**Extracted entries:**
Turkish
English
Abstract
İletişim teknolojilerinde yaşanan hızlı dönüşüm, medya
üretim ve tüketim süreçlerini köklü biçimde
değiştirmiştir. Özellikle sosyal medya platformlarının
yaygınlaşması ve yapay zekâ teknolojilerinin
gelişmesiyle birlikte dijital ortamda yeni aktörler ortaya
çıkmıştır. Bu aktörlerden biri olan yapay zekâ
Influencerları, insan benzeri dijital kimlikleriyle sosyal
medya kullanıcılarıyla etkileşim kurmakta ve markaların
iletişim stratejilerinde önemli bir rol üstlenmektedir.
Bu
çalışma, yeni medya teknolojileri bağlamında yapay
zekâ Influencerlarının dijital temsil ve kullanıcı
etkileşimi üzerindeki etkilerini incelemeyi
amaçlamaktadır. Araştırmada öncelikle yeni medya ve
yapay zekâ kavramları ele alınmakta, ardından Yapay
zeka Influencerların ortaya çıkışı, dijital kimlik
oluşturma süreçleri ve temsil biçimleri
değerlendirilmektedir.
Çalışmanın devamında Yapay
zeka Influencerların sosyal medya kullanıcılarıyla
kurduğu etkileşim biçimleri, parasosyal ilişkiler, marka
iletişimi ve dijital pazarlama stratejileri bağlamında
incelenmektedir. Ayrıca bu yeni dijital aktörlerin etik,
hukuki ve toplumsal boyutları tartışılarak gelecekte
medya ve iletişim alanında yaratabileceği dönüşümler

**Work request:**
Find "incelenmektedir. Ayrıca bu" in the records above. Repeat its line and every later line exactly, through the last one.

**Answer below:**
incelenmektedir. Ayrıca bu yeni dijital aktörlerin etik,
hukuki ve toplumsal boyutları tartışılarak gelecekte
medya ve iletişim alanında yaratabileceği dönüşümler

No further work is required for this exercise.